◆ The data:
[Start of Attachment]

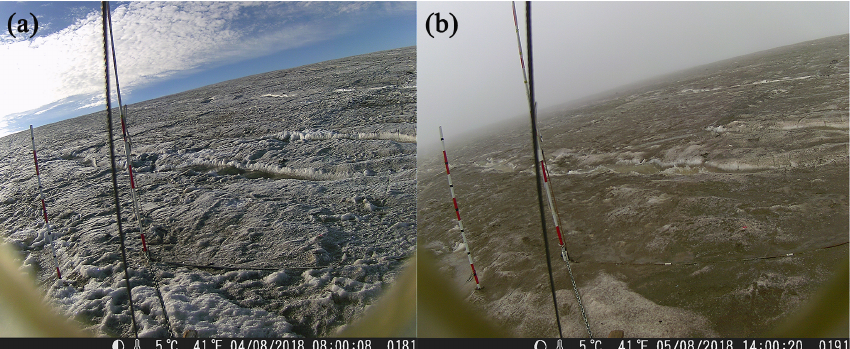
Figure 9. Ice surface overview at the automatic photogrammetry site before and after a strong rainfall event captured by an automatic digital infrared hunting video camera: (a) photograph taken before the rainfall event on 4 August of 2018 and (b) photograph taken after the strong rainfall event on 5 August of 2018.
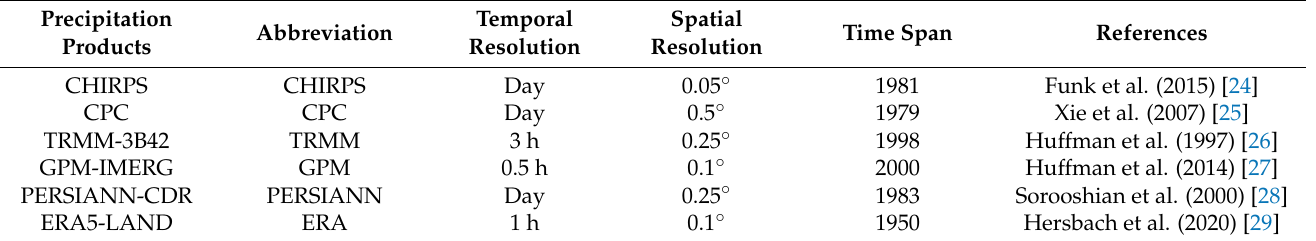
Table 1. Multisource precipitation product information.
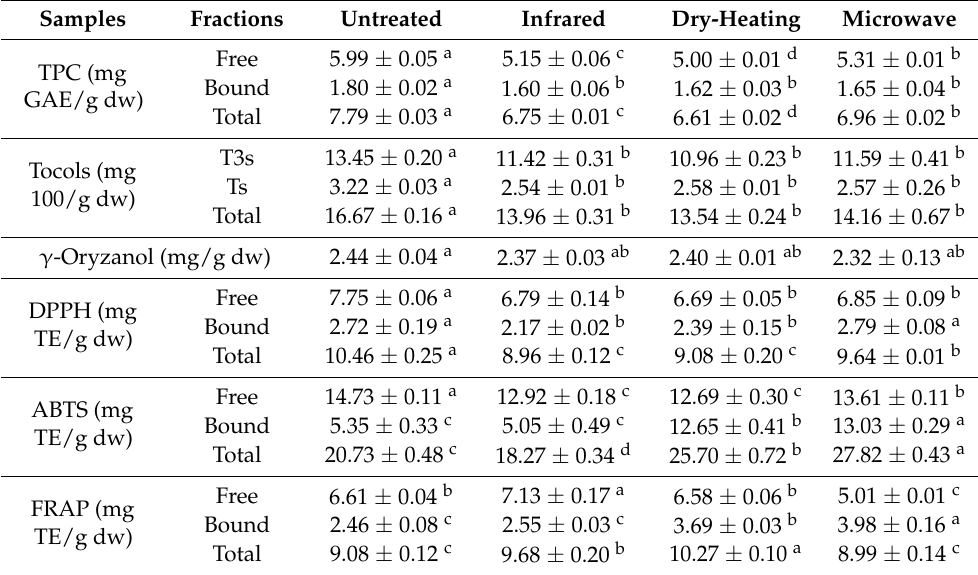
Table 4. Bioactive components of RB samples before and after heat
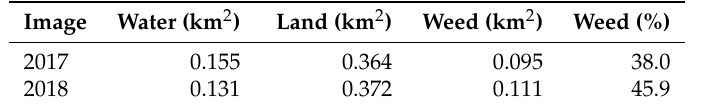
Table 10. Classificationareasinkm 2 , andproportionofweedinthechannels,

[End of Attachment]

◆ Prompt: Exactly the lines from the line that contains "Table 4. Bioactive" through the last line above, and no other lines, must be output, with pictures excluded.

◆ Written answer:
Table 4. Bioactive components of RB samples before and after heat
Table 10. Classificationareasinkm 2 , andproportionofweedinthechannels,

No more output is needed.